■ Task details: Print every line in the rows below, unchanged, from the line containing "دفتر اسناد رسمی" down to the line containing "امضای دفتریار در", including both of those lines.
┌─ Material for the task
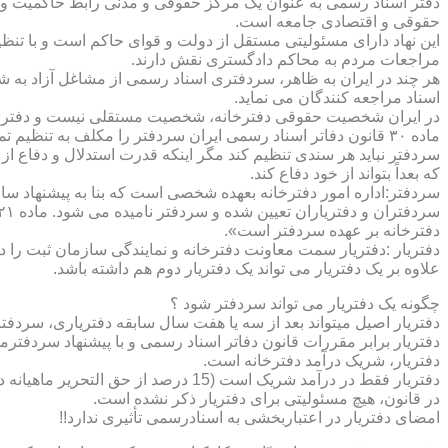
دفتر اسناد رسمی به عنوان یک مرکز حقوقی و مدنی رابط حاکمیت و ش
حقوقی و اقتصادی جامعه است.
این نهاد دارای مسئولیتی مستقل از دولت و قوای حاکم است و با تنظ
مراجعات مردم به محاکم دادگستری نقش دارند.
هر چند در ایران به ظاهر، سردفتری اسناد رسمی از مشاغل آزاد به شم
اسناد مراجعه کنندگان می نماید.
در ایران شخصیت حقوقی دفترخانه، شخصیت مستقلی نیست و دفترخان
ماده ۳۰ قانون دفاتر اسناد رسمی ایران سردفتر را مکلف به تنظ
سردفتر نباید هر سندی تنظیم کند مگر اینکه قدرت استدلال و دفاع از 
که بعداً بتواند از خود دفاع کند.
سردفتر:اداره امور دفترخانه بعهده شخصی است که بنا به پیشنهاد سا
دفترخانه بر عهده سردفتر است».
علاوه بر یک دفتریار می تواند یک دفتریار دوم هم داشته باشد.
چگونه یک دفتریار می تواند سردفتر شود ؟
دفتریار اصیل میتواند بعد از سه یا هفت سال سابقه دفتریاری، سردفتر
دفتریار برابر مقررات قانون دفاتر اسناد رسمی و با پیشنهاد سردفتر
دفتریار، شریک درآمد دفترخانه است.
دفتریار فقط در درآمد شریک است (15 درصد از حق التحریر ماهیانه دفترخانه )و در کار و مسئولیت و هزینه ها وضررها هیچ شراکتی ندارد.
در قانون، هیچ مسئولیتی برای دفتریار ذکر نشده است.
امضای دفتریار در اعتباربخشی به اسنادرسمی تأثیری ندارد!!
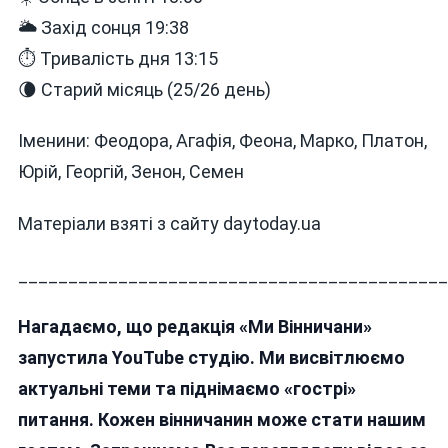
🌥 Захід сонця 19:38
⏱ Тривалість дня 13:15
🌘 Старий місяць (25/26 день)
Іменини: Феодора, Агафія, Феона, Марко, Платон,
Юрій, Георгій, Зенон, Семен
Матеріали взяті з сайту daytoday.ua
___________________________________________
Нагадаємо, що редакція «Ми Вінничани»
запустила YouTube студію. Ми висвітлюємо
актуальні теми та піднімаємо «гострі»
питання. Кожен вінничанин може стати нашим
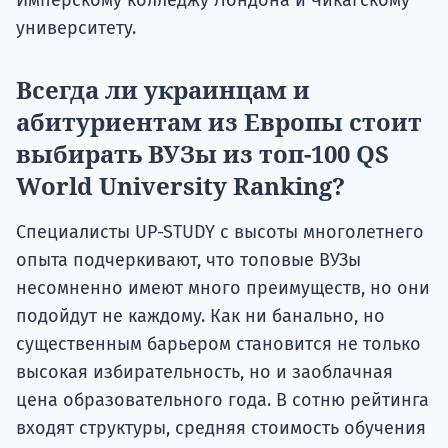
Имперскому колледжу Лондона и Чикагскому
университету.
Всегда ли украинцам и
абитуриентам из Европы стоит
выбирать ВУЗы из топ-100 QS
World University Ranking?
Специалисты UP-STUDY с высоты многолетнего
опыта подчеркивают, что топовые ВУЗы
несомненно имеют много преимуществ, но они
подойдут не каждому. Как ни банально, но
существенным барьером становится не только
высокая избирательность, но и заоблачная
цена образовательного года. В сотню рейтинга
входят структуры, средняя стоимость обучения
└─
┌─ Material for the task
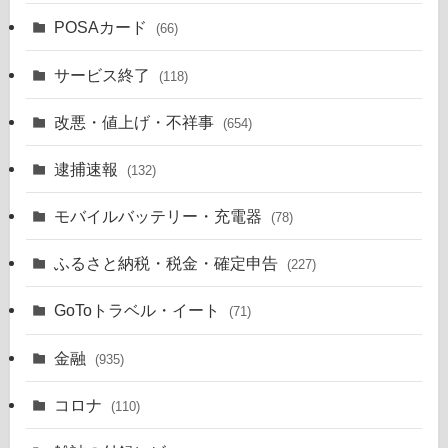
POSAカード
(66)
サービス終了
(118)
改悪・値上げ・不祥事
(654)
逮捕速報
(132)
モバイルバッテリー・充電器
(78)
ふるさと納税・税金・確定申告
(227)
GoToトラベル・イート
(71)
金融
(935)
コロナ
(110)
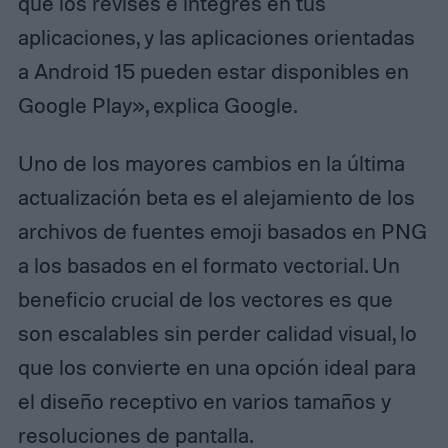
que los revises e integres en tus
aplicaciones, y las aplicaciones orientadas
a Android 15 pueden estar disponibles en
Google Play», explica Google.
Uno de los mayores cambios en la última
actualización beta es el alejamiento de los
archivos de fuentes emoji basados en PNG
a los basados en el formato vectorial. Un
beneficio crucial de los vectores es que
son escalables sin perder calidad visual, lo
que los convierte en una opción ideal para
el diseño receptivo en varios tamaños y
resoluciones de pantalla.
└─
┌─ Material for the task
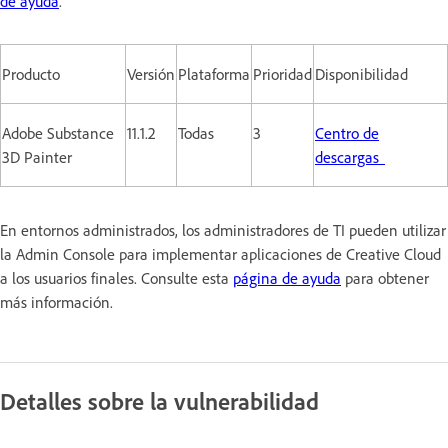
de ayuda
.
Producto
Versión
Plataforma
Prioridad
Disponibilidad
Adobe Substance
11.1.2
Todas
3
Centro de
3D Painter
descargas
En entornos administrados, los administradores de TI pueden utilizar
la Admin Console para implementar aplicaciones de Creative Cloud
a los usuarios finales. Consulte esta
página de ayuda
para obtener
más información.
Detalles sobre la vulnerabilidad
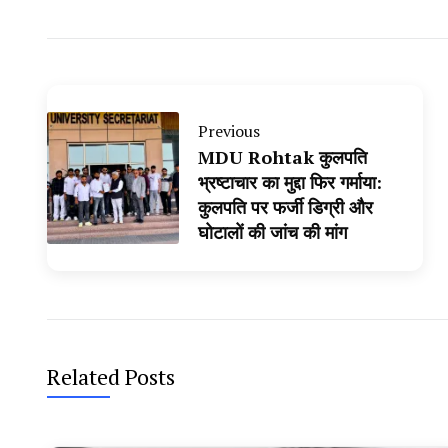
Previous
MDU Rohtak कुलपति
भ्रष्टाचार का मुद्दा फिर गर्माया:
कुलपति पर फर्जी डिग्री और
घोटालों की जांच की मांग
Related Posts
└─
■ Solution to this problem:
دفتر اسناد رسمی به عنوان یک مرکز حقوقی و مدنی رابط حاکمیت و ش
حقوقی و اقتصادی جامعه است.
این نهاد دارای مسئولیتی مستقل از دولت و قوای حاکم است و با تنظ
مراجعات مردم به محاکم دادگستری نقش دارند.
هر چند در ایران به ظاهر، سردفتری اسناد رسمی از مشاغل آزاد به شم
اسناد مراجعه کنندگان می نماید.
در ایران شخصیت حقوقی دفترخانه، شخصیت مستقلی نیست و دفترخان
ماده ۳۰ قانون دفاتر اسناد رسمی ایران سردفتر را مکلف به تنظ
سردفتر نباید هر سندی تنظیم کند مگر اینکه قدرت استدلال و دفاع از 
که بعداً بتواند از خود دفاع کند.
سردفتر:اداره امور دفترخانه بعهده شخصی است که بنا به پیشنهاد سا
دفترخانه بر عهده سردفتر است».
علاوه بر یک دفتریار می تواند یک دفتریار دوم هم داشته باشد.
چگونه یک دفتریار می تواند سردفتر شود ؟
دفتریار اصیل میتواند بعد از سه یا هفت سال سابقه دفتریاری، سردفتر
دفتریار برابر مقررات قانون دفاتر اسناد رسمی و با پیشنهاد سردفتر
دفتریار، شریک درآمد دفترخانه است.
دفتریار فقط در درآمد شریک است (15 درصد از حق التحریر ماهیانه دفترخانه )و در کار و مسئولیت و هزینه ها وضررها هیچ شراکتی ندارد.
در قانون، هیچ مسئولیتی برای دفتریار ذکر نشده است.
امضای دفتریار در اعتباربخشی به اسنادرسمی تأثیری ندارد!!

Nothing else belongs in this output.